Practice set 5.3
1
Suppose \(X\) and \(Y\) are jointly continuous with joint pdf given by:
\[ f(x, y) = \begin{cases} 3x, & 0 \le y \le x \le 1\\ 0, & \text{elsewhere.} \end{cases} \]
A
Find the marginal density functions of \(X\) and \(Y\). Do either of them follow well-known forms?
B
For what values of \(x\) is \(f_{Y|X}(y|x)\) defined? Find this conditional density, and identify it as following a well-known form.
C
Find \(F_{Y|X}(y|x)\).
D
What is \(P(Y>1/2 | X = 3/4)\)?
E
What is \(P(Y<1/2 | X = 1/4)\)?
2
Let X and Y have joint density function:
\[f_{X,Y}(x, y) = \begin{cases} e^{-(x + y)}, & x > 0, \; y > 0, \\ 0, & \text{elsewhere.} \end{cases}\]
with joint CDF:
\[F_{X,Y}(x,y) = \begin{cases} 0, & x \le 0 \text{ or } y \le 0, \\ (1 - e^{-x})(1 - e^{-y}), & x > 0, y > 0 \end{cases}\]

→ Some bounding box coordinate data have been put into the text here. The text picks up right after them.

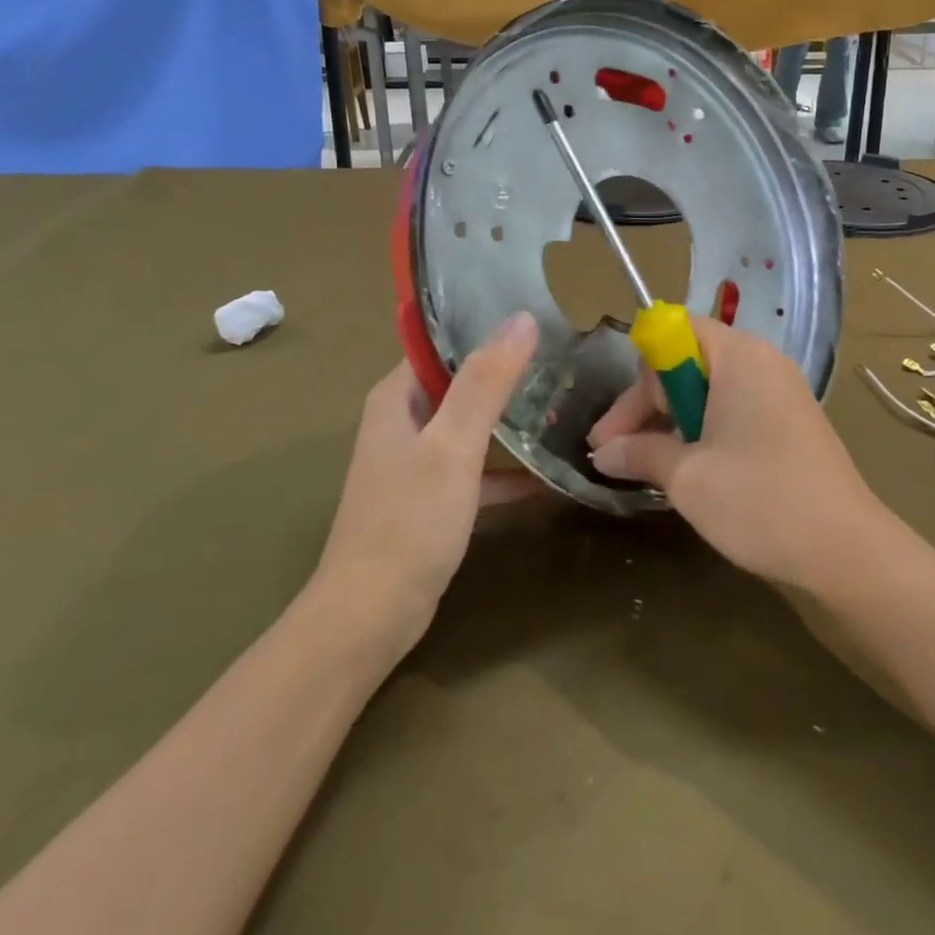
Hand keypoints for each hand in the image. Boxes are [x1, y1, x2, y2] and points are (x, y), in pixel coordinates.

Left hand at [316, 312, 542, 638]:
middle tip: (563, 359)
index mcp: (398, 397)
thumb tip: (522, 318)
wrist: (371, 616)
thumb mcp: (452, 445)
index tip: (539, 318)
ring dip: (510, 418)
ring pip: (470, 425)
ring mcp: (417, 461)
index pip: (442, 341)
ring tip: (563, 404)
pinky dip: (506, 470)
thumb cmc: (409, 522)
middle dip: (507, 371)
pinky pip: (475, 470)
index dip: (485, 326)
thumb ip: (486, 382)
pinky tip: (548, 476)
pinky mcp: (432, 498)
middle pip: (461, 381)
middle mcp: (404, 421)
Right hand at [587, 317, 893, 592]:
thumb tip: (603, 454)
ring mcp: (783, 392)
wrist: (848, 551)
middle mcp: (763, 362)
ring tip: (650, 467)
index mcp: (739, 356)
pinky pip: (736, 410)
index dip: (639, 377)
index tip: (616, 430)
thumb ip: (639, 454)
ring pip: (711, 391)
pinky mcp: (793, 423)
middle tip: (619, 454)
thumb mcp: (687, 477)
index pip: (674, 334)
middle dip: (649, 406)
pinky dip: (706, 432)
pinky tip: (693, 470)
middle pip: (689, 363)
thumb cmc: (760, 500)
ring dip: (674, 423)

Find the marginal CDFs of \(X\) and \(Y\). Identify \(X\) and \(Y\) as marginally following well-known forms.
3
\(X\) and \(Y\) are jointly continuous with joint pdf:
\[f_{X,Y}(x,y) = \begin{cases}6(1-y) & 0 < x < y < 1 \\ 0 & otherwise \end{cases}\]
and joint CDF:
\[F_{X,Y}(x,y) = \begin{cases} 0 & x < 0\ or\ y < 0 \\ 3x^2-2x^3 + 3x(y-x)(2-y-x) & 0 < x < y < 1 \\ 3y^2-2y^3 & 0 < y < 1, x \geq y \\ x^3-3x^2+3x & 0 < x < 1, y\geq 1\\ 1 & x\geq 1, y \geq 1 \end{cases}\]
A
Find \(F_{Y|X}(y|x)\).
B
Find \(F_{X|Y}(x|y)\).
4
Suppose that the random variables X and Y have joint probability density function given by
\[f(x, y) = \begin{cases} 6x^2y, & 0 \le x \le y,\; x + y \le 2, \\ 0, & \text{elsewhere.} \end{cases}\]
A
Find the marginal pdfs of \(X\) and \(Y\). Do either of them follow well-known forms?
B
For what values of \(x\) does \(f_{Y|X}(y|x)\) exist? Find this conditional density.
C
Find \(F_{Y|X}(y|x)\).
D
Find \(P(Y<1.1 | X = 0.6)\).
E
Find \(P(Y>1.5 | X = 0.8)\).
F
Find \(P(Y > 1.5 | X = 1.6)\).
5
Suppose \(X\) and \(Y\) are uniformly distributed over the triangular region shown below:
A
Find the marginal density functions.
B
What is \(P(Y>1/2 | X = 1/4)\)?
6
If \(X\sim UNIF(0,1)\) and for \(0<x<1\), \(Y|X=x \sim UNIF(0,x)\):
A
Find the joint pdf of \(X\) and \(Y\).
B
Find the marginal density function for \(Y\).
7
If \(X\sim N(0,1)\) and \(Y|X=x \sim N(x, 1)\), show that marginally \(Y\sim N(0,2)\).